Yeah, I hate to see what she does to her significant other.... actually...


----------



## playstopause (Apr 3, 2007)

Cool vid  Crazy jap piano player ftw.


----------



## Mastodon (Apr 3, 2007)

Holy shit this is awesome. Thanks for posting this.

This one is great as well: http://www.youtube.com/watch?v=-wg5JnFqKUc&NR=1


----------



## Alpo (Apr 4, 2007)

Awesome!


----------



## JPMDan (Apr 4, 2007)

NOICE!!!!


----------



## Mastodon (Apr 4, 2007)

Not sure if this is okay or not, but I've recorded this and a bunch of her other videos so that I can listen to them on my mp3 player.

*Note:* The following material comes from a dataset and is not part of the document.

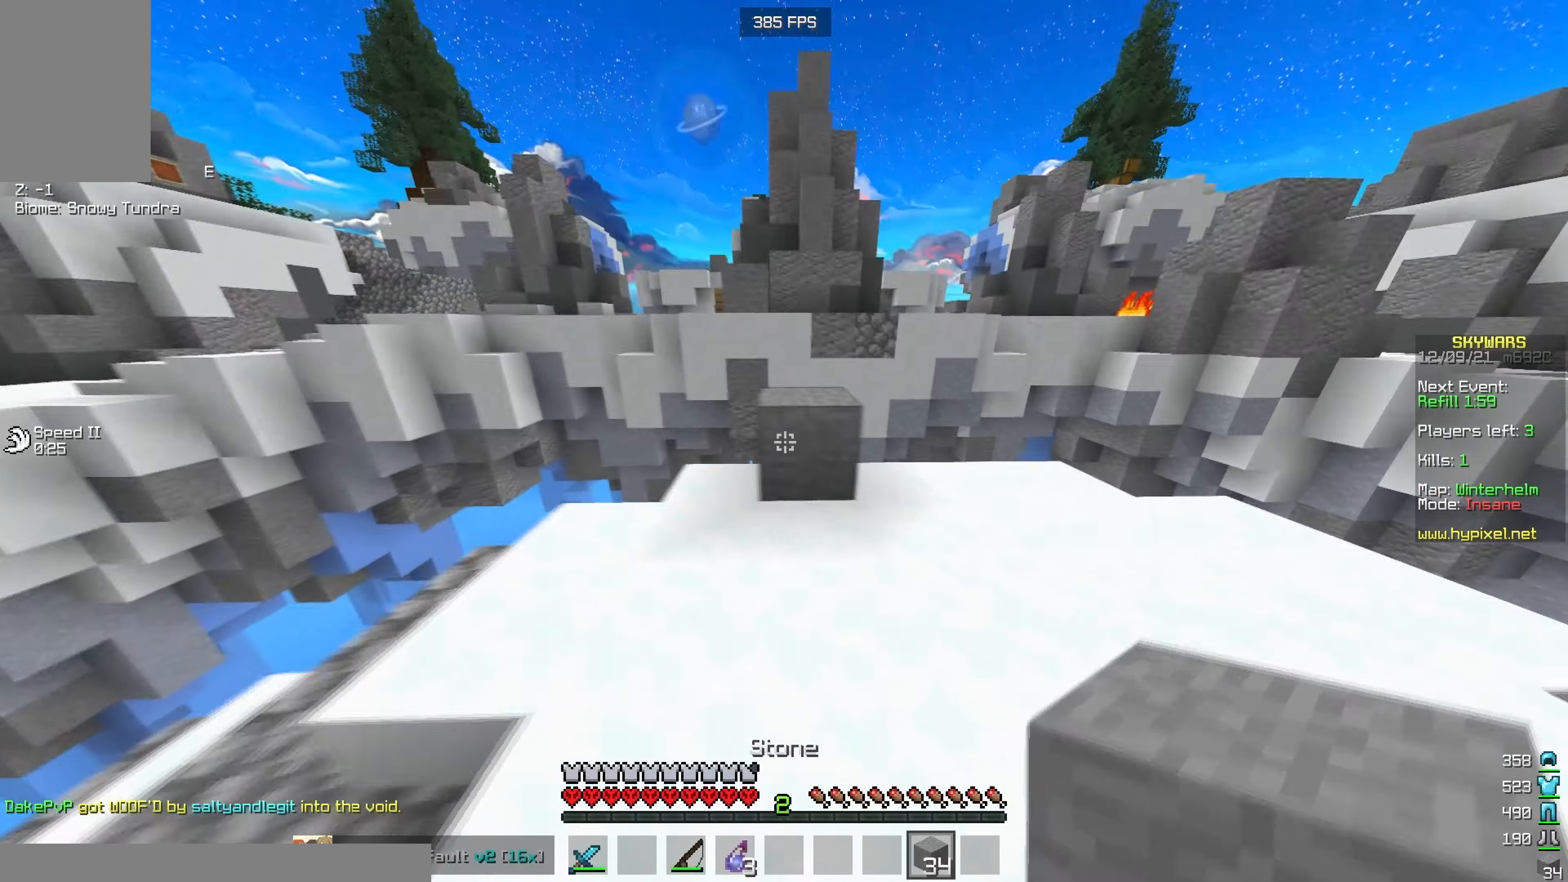
{"keys": ["w"], "mouse": [], "events": [[50, "a", "up"]]}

If anyone's interested in them hit me up with a pm.


----------



## eaeolian (Apr 4, 2007)

Damn. Rippin!


----------



## Mastodon (Apr 4, 2007)

If Naren steps in here, I was wondering if you could tell us what all she says in this interview. http://www.youtube.com/watch?v=2uSD3Guayz0&mode=related&search=


----------



## playstopause (Apr 4, 2007)

Who is the nameless moron that neg-rep. me for saying "crazy jap" and can't read the irony??? 

Show up dude.


----------



## OzzyC (Apr 4, 2007)

playstopause said:


> Who is the nameless moron that neg-rep. me for saying "crazy jap" and can't read the irony???
> 
> Show up dude.



Don't worry about it, I've gotten neg for worse reasons. The most recent being the reccomendation of double sided tape incase a prerson didn't want screwholes on the front of a rear routed guitar when they installed a pickguard.


----------



## TomAwesome (Apr 4, 2007)

OzzyC said:


> Don't worry about it, I've gotten neg for worse reasons. The most recent being the reccomendation of double sided tape incase a prerson didn't want screwholes on the front of a rear routed guitar when they installed a pickguard.



I remember that. Wow, you actually got neg rep for that?


----------



## playstopause (Apr 4, 2007)

OzzyC said:


> Don't worry about it, I've gotten neg for worse reasons. The most recent being the reccomendation of double sided tape incase a prerson didn't want screwholes on the front of a rear routed guitar when they installed a pickguard.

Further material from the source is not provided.